Creating an estate plan is important if you are a Massachusetts adult, because if you do not have one, the state decides how your assets are distributed. With an estate plan, you can feel more confident that your wishes will be carried out.
Planning for incapacity
There are basically two separate elements to estate planning. One is about making plans in case you are incapacitated, and the other is about what happens to your assets after your death. For the former, you may want a power of attorney that gives someone the ability to make financial decisions for you if you cannot. You may also want to appoint someone to make health care decisions on your behalf. This document is sometimes called a health care power of attorney or a health care proxy. You may also want to create a living will that specifies your wishes for end-of-life care.
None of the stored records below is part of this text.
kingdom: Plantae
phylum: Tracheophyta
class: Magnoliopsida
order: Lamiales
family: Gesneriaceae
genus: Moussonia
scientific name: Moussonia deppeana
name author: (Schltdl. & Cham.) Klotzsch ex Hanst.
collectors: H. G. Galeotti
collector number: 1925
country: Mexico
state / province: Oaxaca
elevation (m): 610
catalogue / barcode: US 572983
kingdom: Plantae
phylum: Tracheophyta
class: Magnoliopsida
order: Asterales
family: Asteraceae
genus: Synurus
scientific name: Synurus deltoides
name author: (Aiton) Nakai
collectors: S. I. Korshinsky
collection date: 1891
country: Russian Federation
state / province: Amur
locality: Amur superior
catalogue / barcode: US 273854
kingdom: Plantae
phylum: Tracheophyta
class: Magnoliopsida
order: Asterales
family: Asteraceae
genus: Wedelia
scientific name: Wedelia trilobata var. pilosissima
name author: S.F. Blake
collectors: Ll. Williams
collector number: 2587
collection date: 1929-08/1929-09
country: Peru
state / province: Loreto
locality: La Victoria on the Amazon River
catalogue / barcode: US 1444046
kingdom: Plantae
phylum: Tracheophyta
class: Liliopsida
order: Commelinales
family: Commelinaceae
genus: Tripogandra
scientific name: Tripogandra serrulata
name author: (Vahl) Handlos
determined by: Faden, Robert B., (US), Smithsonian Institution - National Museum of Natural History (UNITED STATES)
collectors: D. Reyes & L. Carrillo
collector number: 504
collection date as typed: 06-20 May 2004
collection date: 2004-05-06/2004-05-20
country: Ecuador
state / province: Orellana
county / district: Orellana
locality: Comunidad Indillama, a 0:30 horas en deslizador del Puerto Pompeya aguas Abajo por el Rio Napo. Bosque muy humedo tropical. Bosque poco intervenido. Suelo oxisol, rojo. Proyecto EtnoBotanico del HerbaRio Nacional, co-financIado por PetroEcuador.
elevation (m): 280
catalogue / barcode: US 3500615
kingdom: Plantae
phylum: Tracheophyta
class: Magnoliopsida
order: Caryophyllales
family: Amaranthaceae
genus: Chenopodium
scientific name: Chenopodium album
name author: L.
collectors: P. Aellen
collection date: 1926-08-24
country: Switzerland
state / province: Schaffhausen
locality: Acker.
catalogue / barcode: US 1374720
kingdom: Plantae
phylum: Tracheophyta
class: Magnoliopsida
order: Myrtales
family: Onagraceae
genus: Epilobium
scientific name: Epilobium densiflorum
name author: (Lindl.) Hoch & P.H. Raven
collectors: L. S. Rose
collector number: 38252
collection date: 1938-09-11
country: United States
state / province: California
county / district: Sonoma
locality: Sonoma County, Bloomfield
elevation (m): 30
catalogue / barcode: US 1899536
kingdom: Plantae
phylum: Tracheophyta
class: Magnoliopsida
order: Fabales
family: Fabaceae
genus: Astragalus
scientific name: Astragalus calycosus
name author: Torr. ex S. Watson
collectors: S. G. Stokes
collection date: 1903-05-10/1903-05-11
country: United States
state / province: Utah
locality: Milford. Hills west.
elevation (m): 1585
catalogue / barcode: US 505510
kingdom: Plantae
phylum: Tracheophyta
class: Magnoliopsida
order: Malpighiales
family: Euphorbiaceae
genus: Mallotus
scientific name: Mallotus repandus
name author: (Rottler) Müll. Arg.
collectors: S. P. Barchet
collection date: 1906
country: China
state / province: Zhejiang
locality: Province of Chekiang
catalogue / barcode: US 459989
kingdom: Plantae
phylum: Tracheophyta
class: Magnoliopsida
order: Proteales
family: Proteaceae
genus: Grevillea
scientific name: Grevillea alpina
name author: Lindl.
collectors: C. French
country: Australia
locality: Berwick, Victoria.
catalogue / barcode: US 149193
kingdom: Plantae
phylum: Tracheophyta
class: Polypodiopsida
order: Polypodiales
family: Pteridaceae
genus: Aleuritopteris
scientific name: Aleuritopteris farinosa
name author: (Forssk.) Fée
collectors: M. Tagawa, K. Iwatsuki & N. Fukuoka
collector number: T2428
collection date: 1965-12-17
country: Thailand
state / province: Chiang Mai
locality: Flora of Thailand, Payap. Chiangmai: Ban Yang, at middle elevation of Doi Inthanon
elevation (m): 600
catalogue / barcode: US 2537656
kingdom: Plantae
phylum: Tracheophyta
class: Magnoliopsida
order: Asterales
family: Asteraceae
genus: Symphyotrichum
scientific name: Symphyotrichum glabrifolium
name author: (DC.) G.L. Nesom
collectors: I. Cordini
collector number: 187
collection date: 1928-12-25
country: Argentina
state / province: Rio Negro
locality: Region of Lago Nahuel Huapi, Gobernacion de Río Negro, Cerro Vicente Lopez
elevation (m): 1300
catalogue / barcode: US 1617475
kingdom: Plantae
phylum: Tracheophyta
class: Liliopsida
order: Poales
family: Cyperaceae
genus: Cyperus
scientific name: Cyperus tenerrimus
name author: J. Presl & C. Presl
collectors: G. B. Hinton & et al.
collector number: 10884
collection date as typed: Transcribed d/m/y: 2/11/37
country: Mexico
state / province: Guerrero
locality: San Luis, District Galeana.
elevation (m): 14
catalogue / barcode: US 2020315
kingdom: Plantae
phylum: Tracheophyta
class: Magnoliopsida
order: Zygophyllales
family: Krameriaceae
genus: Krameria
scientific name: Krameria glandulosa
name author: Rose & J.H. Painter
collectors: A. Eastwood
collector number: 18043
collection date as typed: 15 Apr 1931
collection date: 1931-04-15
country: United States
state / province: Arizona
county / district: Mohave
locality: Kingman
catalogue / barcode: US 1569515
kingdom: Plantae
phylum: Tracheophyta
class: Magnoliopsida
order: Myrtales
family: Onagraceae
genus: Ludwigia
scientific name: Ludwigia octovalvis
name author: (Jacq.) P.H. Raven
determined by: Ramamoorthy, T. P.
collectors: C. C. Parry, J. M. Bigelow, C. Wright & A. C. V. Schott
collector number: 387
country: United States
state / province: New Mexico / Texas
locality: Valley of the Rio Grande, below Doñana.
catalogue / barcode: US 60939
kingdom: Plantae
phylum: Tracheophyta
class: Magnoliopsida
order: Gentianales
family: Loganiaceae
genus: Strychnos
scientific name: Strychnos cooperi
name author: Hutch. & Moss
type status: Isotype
Wills, trusts and other documents
A will is the document many people think of first when they consider making an estate plan. A will can appoint someone as the guardian of your minor children, name an executor and specify how you want your assets distributed. A will is a public document that must pass through probate, so some people prefer to use a trust instead, which can pass assets directly to beneficiaries. Trusts can be used in many other ways as well, including protecting assets from creditors, donating to charity and reducing tax burdens. Another common document is a beneficiary designation, often used with retirement accounts and life insurance policies.
Estate planning can be simple or complex depending on your own situation. Even if you do not have children or many assets, you probably have items you would like to pass on to certain people, and an estate plan can help you do that.